I don't think that is the case. My action scores are:

actions {
     greylist = 5;
     add_header = 2;
     reject = 150;
}

And I check the headers for spam messages that hit the inbox and they 
don't have the BAYES_SPAM symbol.

>> I wonder if it is possible that the redis database got "poisoned" in any
>> way, thus impacting Rspamd efficiency. Several months ago I had issues
>> with storage capacity (saw a bunch of "OOM command not allowed when used
>> memory > 'maxmemory'" in the logs), but I increased the redis database
>> capacity and since then the messages disappeared.
> It is possible that your learnt ham/spam database is giving mixed signals and giving false positives.
> Not sure if you only have "fuzzy" to score your messages or you rely on other things, but i almost never get any spam in my inbox. few times a week a message sneaks to spam folder. But for most part it is rejected either by postfix before it hits rspamd or rejected but below setup on rspamd.

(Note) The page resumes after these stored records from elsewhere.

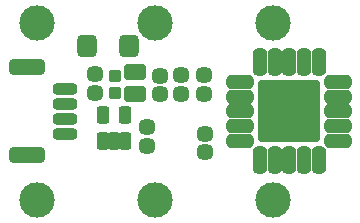
<source format=gbr>
%TF.GenerationSoftware,KiCad,Pcbnew,7.0.8-7.0.8~ubuntu23.04.1*%
%TF.CreationDate,2023-11-13T00:47:01+00:00*%
%TF.ProjectId,TFCO201,5446434f-3230-4312-9e6b-696361645f70,rev?*%
%TF.SameCoordinates,Original*%
%TF.FileFunction,Soldermask,Bot*%
%TF.FilePolarity,Negative*%
%FSLAX46Y46*%
G04 Gerber Fmt 4.6, Leading zero omitted, Abs format (unit mm)*
G04 Created by KiCad (PCBNEW 7.0.8-7.0.8~ubuntu23.04.1) date 2023-11-13 00:47:01*
%MOMM*%
%LPD*%
G01*
G04 APERTURE LIST*
G04 Aperture macros list*
%AMRoundRect*
0 Rectangle with rounded corners*
0 $1 Rounding radius*
0 $2 $3 $4 $5 $6 $7 $8 $9 X,Y pos of 4 corners*
0 Add a 4 corners polygon primitive as box body*
4,1,4,$2,$3,$4,$5,$6,$7,$8,$9,$2,$3,0*
0 Add four circle primitives for the rounded corners*
1,1,$1+$1,$2,$3*
1,1,$1+$1,$4,$5*
1,1,$1+$1,$6,$7*
1,1,$1+$1,$8,$9*
0 Add four rect primitives between the rounded corners*
20,1,$1+$1,$2,$3,$4,$5,0*
20,1,$1+$1,$4,$5,$6,$7,0*
20,1,$1+$1,$6,$7,$8,$9,0*
20,1,$1+$1,$8,$9,$2,$3,0*%
G04 Aperture macros list end*
%ADD10C,3.000000*%
%ADD11RoundRect,0.366667X0.458333X0.583333X-0.458333X0.583333X-0.458333X-0.583333X0.458333X-0.583333X0*%
%ADD12RoundRect,0.366667X-0.458333X-0.583333X0.458333X-0.583333X0.458333X0.583333X-0.458333X0.583333X0*%
%ADD13RoundRect,0.418750X0.256250X-0.218750X0.256250X0.218750X-0.256250X0.218750X-0.256250X-0.218750X0*%
%ADD14RoundRect,0.200000X-0.350000X0.300000X-0.350000X-0.300000X0.350000X-0.300000X0.350000X0.300000X0*%
%ADD15RoundRect,0.350000X0.700000X-0.150000X0.700000X0.150000X-0.700000X0.150000X-0.700000X-0.150000X0*%
%ADD16RoundRect,0.450000X1.100000X-0.250000X1.100000X0.250000X-1.100000X0.250000X-1.100000X-0.250000X0*%
%ADD17RoundRect,0.418750X-0.256250X0.218750X-0.256250X-0.218750X0.256250X-0.218750X0.256250X0.218750X0*%
%ADD18RoundRect,0.200000X0.698500X-0.444500X0.698500X0.444500X-0.698500X0.444500X-0.698500X-0.444500X0*%
%ADD19RoundRect,0.200000X0.325000X-0.530000X0.325000X0.530000X-0.325000X0.530000X-0.325000X-0.530000X0*%
%ADD20RoundRect,0.412500X0.212500X-0.737500X0.212500X0.737500X-0.212500X0.737500X-0.212500X-0.737500X0*%
%ADD21RoundRect,0.412500X0.737500X-0.212500X0.737500X0.212500X-0.737500X0.212500X-0.737500X-0.212500X0*%
%ADD22RoundRect,0.200000X2.400000X-2.400000X2.400000X2.400000X-2.400000X2.400000X-2.400000X-2.400000X0*%
G04 APERTURE END LIST*
D10*
%TO.C,M4*%
X12500000Y15000000D03*
%TD*%
%TO.C,M2*%
X12500000Y0D03*
%TD*%
%TO.C,M6*%
X2500000Y15000000D03*
%TD*%
%TO.C,M5*%
X22500000Y0D03*
%TD*%
%TO.C,M1*%
X22500000Y15000000D03*
%TD*%
%TO.C,M3*%
X2500000Y0D03*
%TD*%
D11*
%TO.C,D2*%
X10300000Y13000000D03*
D12*
X6700000Y13000000D03*
%TD*%
D13*
%TO.C,C4*%
X11811000Y4572000D03*
X11811000Y6147000D03*
%TD*%
D14*
%TO.C,D1*%
X9071000Y9075000D03*
X9071000Y10475000D03*
%TD*%
D15*
%TO.C,J1*%
X4847200Y5625000D03*
X4847200Y6875000D03*
X4847200Y8125000D03*
X4847200Y9375000D03*
D16*
X1647200Y3775000D03*
X1647200Y11225000D03*
%TD*%
D17*
%TO.C,C5*%
X16764000Y5613500D03*
X16764000Y4038500D03*
%TD*%
D13*
%TO.C,C1*%
X12896000Y8962500D03*
X12896000Y10537500D03*
%TD*%
D18*
%TO.C,C3*%
X10821000Y8947500D03*
X10821000Y10852500D03*
%TD*%
D19*
%TO.C,U3*%
X9967000Y4996000D03*
X9017000Y4996000D03*
X8067000Y4996000D03*
X8067000Y7196000D03*
X9967000Y7196000D03*
%TD*%
D17*
%TO.C,R3*%
X16637000Y10566500D03*
X16637000Y8991500D03*
%TD*%
%TO.C,R10*%
X14732000Y10566500D03*
X14732000Y8991500D03*
%TD*%
D20*
%TO.C,U2*%
X26376000Y3350000D03*
X25126000Y3350000D03*
X23876000Y3350000D03*
X22626000Y3350000D03*
X21376000Y3350000D03*
D21*
X19726000Y5000000D03*
X19726000Y6250000D03*
X19726000Y7500000D03*
X19726000Y8750000D03*
X19726000Y10000000D03*
D20*
X21376000Y11650000D03*
X22626000Y11650000D03*
X23876000Y11650000D03*
X25126000Y11650000D03*
X26376000Y11650000D03*
D21*
X28026000Y10000000D03*
X28026000Y8750000D03*
X28026000Y7500000D03*
X28026000Y6250000D03*
X28026000Y5000000D03*
D22*
X23876000Y7500000D03*
%TD*%
D13*
%TO.C,R1*%
X7421000Y9062500D03*
X7421000Y10637500D03*
%TD*%
M02*

</source>
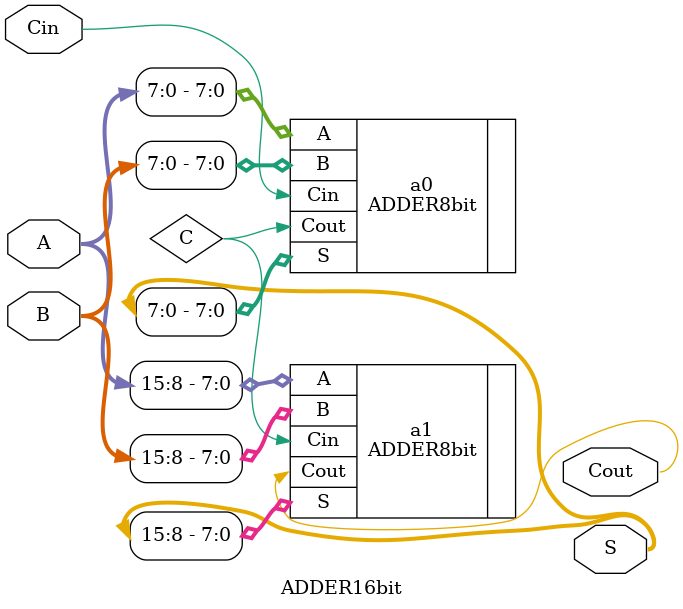
<source format=v>
`include "ADDER8bit.v"

module ADDER16bit(
  input wire [15:0] A,B,
  input wire Cin,
  output wire [15:0] S,
  output wire Cout
);
  wire C;
  
  ADDER8bit a0(
    .A (A[7:0]),
    .B (B[7:0]),
    .Cin (Cin),
    .S (S[7:0]),
    .Cout (C)
  );
  ADDER8bit a1(
    .A (A[15:8]),
    .B (B[15:8]),
    .Cin (C),
    .S (S[15:8]),
    .Cout (Cout)
  );
  
endmodule
</source>
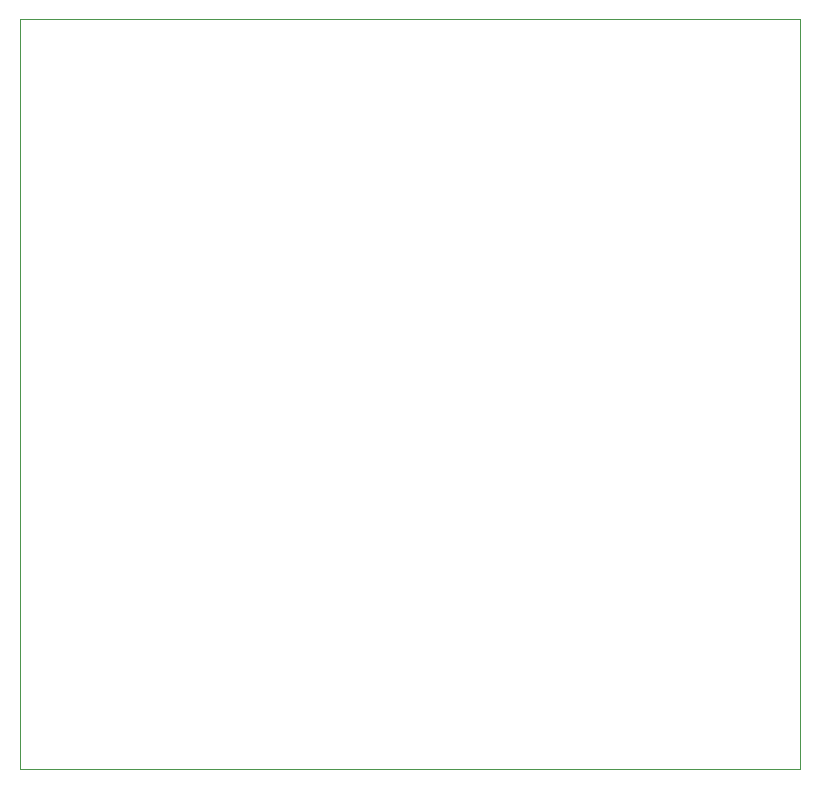
<source format=gbr>
%TF.GenerationSoftware,KiCad,Pcbnew,9.0.1*%
%TF.CreationDate,2025-05-10T14:37:29+02:00*%
%TF.ProjectId,fridge_temp_design,66726964-6765-45f7-9465-6d705f646573,rev?*%
%TF.SameCoordinates,Original*%
%TF.FileFunction,Profile,NP*%
%FSLAX46Y46*%
G04 Gerber Fmt 4.6, Leading zero omitted, Abs format (unit mm)*
G04 Created by KiCad (PCBNEW 9.0.1) date 2025-05-10 14:37:29*
%MOMM*%
%LPD*%
G01*
G04 APERTURE LIST*
%TA.AperFunction,Profile*%
%ADD10C,0.050000*%
%TD*%
G04 APERTURE END LIST*
D10*
X121920000Y-55880000D02*
X187960000Y-55880000D01*
X187960000Y-119380000D01*
X121920000Y-119380000D01*
X121920000Y-55880000D01*
M02*

</source>
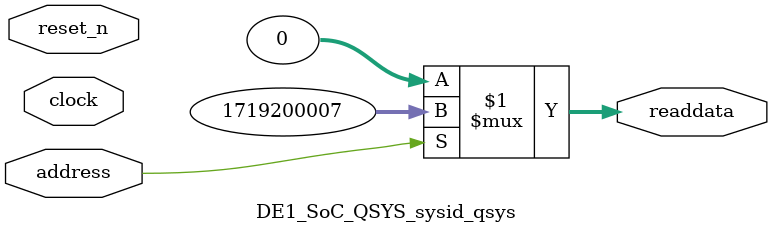
<source format=v>



// synthesis translate_off
`timescale 1ns / 1ps
// synthesis translate_on

// turn off superfluous verilog processor warnings 
// altera message_level Level1 
// altera message_off 10034 10035 10036 10037 10230 10240 10030 

module DE1_SoC_QSYS_sysid_qsys (
               // inputs:
                address,
                clock,
                reset_n,

               // outputs:
                readdata
             )
;

  output  [ 31: 0] readdata;
  input            address;
  input            clock;
  input            reset_n;

  wire    [ 31: 0] readdata;
  //control_slave, which is an e_avalon_slave
  assign readdata = address ? 1719200007 : 0;

endmodule



</source>
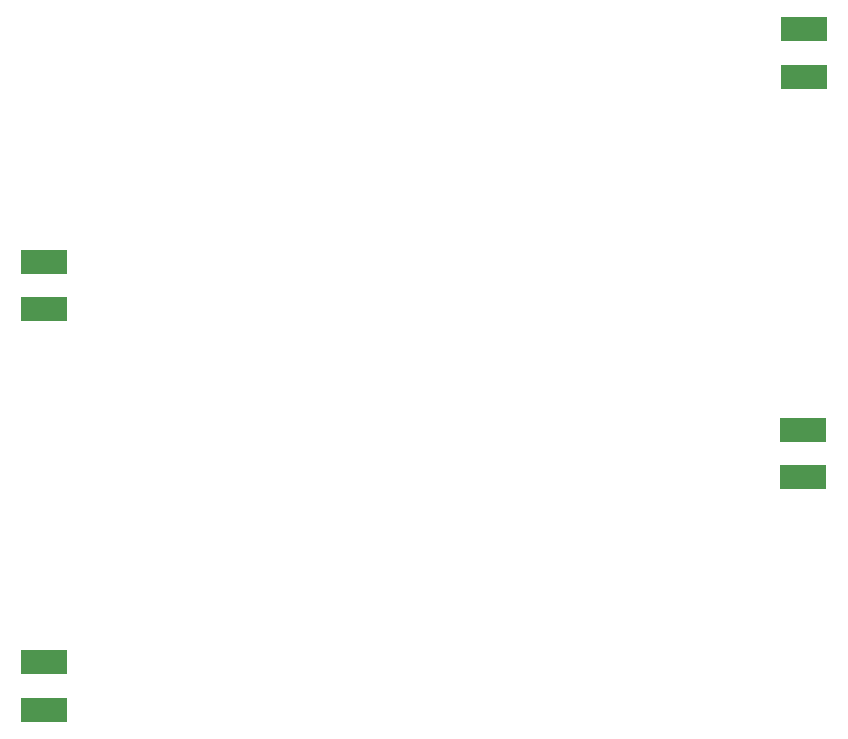
<source format=gbr>
G04 #@! TF.GenerationSoftware,KiCad,Pcbnew,5.1.4+dfsg1-1*
G04 #@! TF.CreationDate,2019-10-01T15:35:31+02:00*
G04 #@! TF.ProjectId,rover-pcb,726f7665-722d-4706-9362-2e6b69636164,1*
G04 #@! TF.SameCoordinates,Original*
G04 #@! TF.FileFunction,Paste,Bot*
G04 #@! TF.FilePolarity,Positive*
%FSLAX46Y46*%
G04 Gerber Fmt 4.6, Leading zero omitted, Abs format (unit mm)*
G04 Created by KiCad (PCBNEW 5.1.4+dfsg1-1) date 2019-10-01 15:35:31*
%MOMM*%
%LPD*%
G04 APERTURE LIST*
%ADD10R,4.000000X2.000000*%
G04 APERTURE END LIST*
D10*
X198120000Y-102013000D03*
X198120000Y-106013000D03*
X198247000Y-68104000D03*
X198247000Y-72104000D03*
X133858000Y-125698000D03*
X133858000Y-121698000D03*
X133858000Y-91789000D03*
X133858000Y-87789000D03*
M02*

</source>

The fuzzy module is enabled and occasionally i get the FUZZY_DENIED 
symbol. I also enabled the bayes classifier as follows:

classifier {
     bayes {
         expire = 2144448000;
         backend = "redis";
         cache {
             backend = "redis";
         }
         tokenizer {
             name = "osb";
         }
         statfile {
             spam = false;
             symbol = "BAYES_HAM";
         }
         statfile {
             spam = true;
             symbol = "BAYES_SPAM";
         }
         store_tokens = false;
         signatures = false;
         min_tokens = 11;
         min_learns = 200;
         learn_condition = "return require(\"lua_bayes_learn\").can_learn";
         new_schema = true;
         users_enabled = true;
         autolearn [
             -3,
             5,
         ]
     }

>
> I use some of my own rules/maps and multiple DNSBL databases to score my messages. Mostly multimap based on ASN, country, TLD. This takes out most spam. E.g. I do not expect mails from china, so china is on black list. (The same with Brasil. 😄) Or new TLD as. .blog .news .travel…
> One of rules I use is mail.baby (https://github.com/mailbaby/rspamd-rules)
> + Abussix (https://docs.abusix.com/105726-setup-abusix-mail-intelligence/rspamd-configuration)
> + Spamhaus (https://github.com/spamhaus/rspamd-dqs/)
>
> My experience is, that most of the rules from above trigger spam scoring on different aspects rather than fuzzy module.
> My experience is that spammers are adopt into circumventing fuzzy method as a word can be written and encoded in multitude of ways that will not always trigger a lookup in a sufficient way.
> Even that you see "word" as word in your email client, it could have been written in html and encoded or encoded with different iso code so is does not trigger "word" in fuzzy.
>
> Looking at my symbols in spam messages, they are almost never marked with fuzzy module. Or fuzzy score is so low that they would not trigger spam action. Which could also explain your behaviour.
>
> Or maybe my fuzzy module is not setup correctly, either. :D I am not expert in rspamd at all.

I think that adopting those modules could enhance an already working configuration, but it seems that I have something that is fundamentally broken on my deployment. Regarding the fuzzy score, in my experience it doesn't hit that often, but when it hits, it hits with a hammer.